YOUR TASK
Without skipping anything, write out each record below exactly.

........

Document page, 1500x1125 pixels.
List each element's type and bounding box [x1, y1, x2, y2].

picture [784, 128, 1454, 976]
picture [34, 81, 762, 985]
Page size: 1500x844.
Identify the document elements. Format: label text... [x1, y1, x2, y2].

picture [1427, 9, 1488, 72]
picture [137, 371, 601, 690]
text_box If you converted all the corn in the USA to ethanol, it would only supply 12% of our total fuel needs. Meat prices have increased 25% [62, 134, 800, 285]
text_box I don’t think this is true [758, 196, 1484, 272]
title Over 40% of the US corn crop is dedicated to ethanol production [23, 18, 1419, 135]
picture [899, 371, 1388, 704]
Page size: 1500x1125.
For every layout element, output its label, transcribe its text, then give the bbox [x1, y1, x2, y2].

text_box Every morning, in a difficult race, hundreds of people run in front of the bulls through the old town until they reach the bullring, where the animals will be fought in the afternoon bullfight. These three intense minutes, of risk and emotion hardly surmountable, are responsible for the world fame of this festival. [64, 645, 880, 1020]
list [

........

SOLUTION TO THE EXERCISE
Document page, 1500x1125 pixels.
List each element's type and bounding box [x1, y1, x2, y2].

picture [784, 128, 1454, 976]
picture [34, 81, 762, 985]
Page size: 1500x844.
Identify the document elements. Format: label text... [x1, y1, x2, y2].

picture [1427, 9, 1488, 72]
picture [137, 371, 601, 690]
text_box If you converted all the corn in the USA to ethanol, it would only supply 12% of our total fuel needs. Meat prices have increased 25% [62, 134, 800, 285]
text_box I don’t think this is true [758, 196, 1484, 272]
title Over 40% of the US corn crop is dedicated to ethanol production [23, 18, 1419, 135]
picture [899, 371, 1388, 704]
Page size: 1500x1125.
For every layout element, output its label, transcribe its text, then give the bbox [x1, y1, x2, y2].

text_box Every morning, in a difficult race, hundreds of people run in front of the bulls through the old town until they reach the bullring, where the animals will be fought in the afternoon bullfight. These three intense minutes, of risk and emotion hardly surmountable, are responsible for the world fame of this festival. [64, 645, 880, 1020]
list [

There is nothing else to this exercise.